In his analysis of equation (1), Zwanzig considered the mean-first-passage time T(x), which is averaged over different noise realisations, to reach displacement x. Computing the averaged value \(\langle T(x)\rangle \) over different realisations of the random potential, he showed [4] that \(\langle T(x)\rangle \sim x^2\), which is consistent with a diffusive dispersion, with an effective diffusion coefficient \(D_\mathrm{eff}\). The effective diffusion coefficient vanishes in a highly singular manner as \(D\rightarrow 0\), and numerical studies have suggested that equation (1) exhibits anomalous diffusion [6,7,8]. It seems evident that the discrepancy between these two pictures of the dynamics results from the expectation value \(\langle T(x)\rangle \) being dominated by rare events, where an unusually large fluctuation of the potential V(x) acts as a barrier to dispersion. The central limit theorem is applicable to this problem, and at sufficiently large values of x the ratio \(T(x)/\langle T(x)\rangle \) is expected to approach unity, for almost all realisations of V(x). However, at values of x which are of practical relevance, most realisations T(x) will be much smaller than \(\langle T(x)\rangle \).
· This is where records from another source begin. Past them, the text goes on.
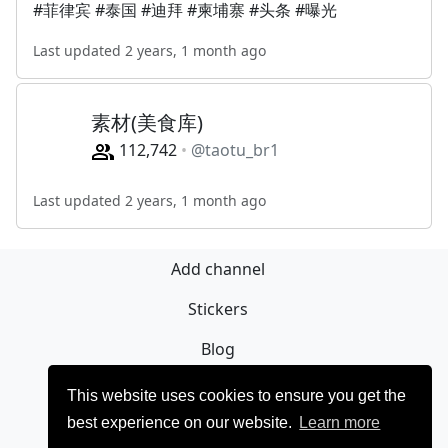
#菲律宾 #泰国 #迪拜 #柬埔寨 #头条 #曝光
Last updated 2 years, 1 month ago
素材(美食库)
112,742
@taotu_br1
Last updated 2 years, 1 month ago
Add channel
Stickers
Blog
Registrieren
This website uses cookies to ensure you get the
best experience on our website.
Learn more
Privacy policy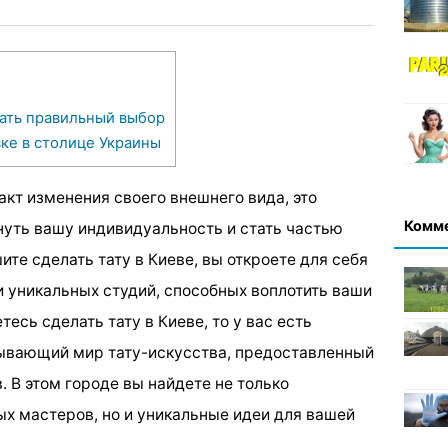
лать правильный выбор
ке в столице Украины
акт изменения своего внешнего вида, это
Комм
нуть вашу индивидуальность и стать частью
ите сделать тату в Киеве, вы откроете для себя
 уникальных студий, способных воплотить ваши
есь сделать тату в Киеве, то у вас есть
тывающий мир тату-искусства, предоставленный
 В этом городе вы найдете не только
х мастеров, но и уникальные идеи для вашей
In order to give a description of the dynamics of (1) which is both empirically usable and analytically tractable, we considered the median (with respect to different realisations of the potential) of the mean-first-passage time. In the limit where the diffusion coefficient D is small, the integrals which appear in the expression for the first passage time, equation (9), are dominated by maxima and minima of the potential, described by equations (17) and (20). This observation led us to consider the statistics of sums of exponentials of random variables, equations (8) and (22). We gave a quite precise estimate, equation (42), for the median of (8) and also derived simple relations describing the asymptotic behaviour of these sums, equations (48) and (50).
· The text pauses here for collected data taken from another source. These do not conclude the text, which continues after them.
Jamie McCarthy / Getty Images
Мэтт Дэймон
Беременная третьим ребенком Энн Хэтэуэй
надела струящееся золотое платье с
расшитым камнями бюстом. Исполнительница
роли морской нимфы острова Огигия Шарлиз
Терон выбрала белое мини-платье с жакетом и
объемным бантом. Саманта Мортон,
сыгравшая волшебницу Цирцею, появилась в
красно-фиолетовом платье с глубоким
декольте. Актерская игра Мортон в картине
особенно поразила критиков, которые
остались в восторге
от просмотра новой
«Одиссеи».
It is these expressions which enable us to formulate a concise asymptotic description of the dynamics of (1) in the limit as \(D\rightarrow 0\), in terms of the large deviation rate function of the potential, J(V). We argued that at very long length scales \({\bar{T}}(x)\) approaches the expectation value \(\langle T(x)\rangle \), and that the dispersion is diffusive, in accord with the theory of Zwanzig [4]. On shorter timescales \({\bar{T}}(x)\) is determined by a ‘flooding’ model, according to which the probability density for locating the particle occupies a region which is constrained by a potential barrier which can trap a particle for time \({\bar{T}}\). As \({\bar{T}}\) increases, higher and higher barriers are required. For a Gaussian distribution of barrier heights, equation (57) implies that the dispersion is described as subdiffusive, of the form

$$\begin{aligned} x\sim {\tilde{x}}\exp \left( \frac{D^2(\ln {\bar{T}})^2}{8C(0)}\right) \end{aligned}$$
(67)

which is distinctively different from the power-law anomalous diffusion which has been reported by some authors [6,7,8]. Our numerical investigations of the dynamics of equation (1) for different values of D, illustrated in figure 5, show a data collapse which is in excellent agreement with equation (64), verifying (67).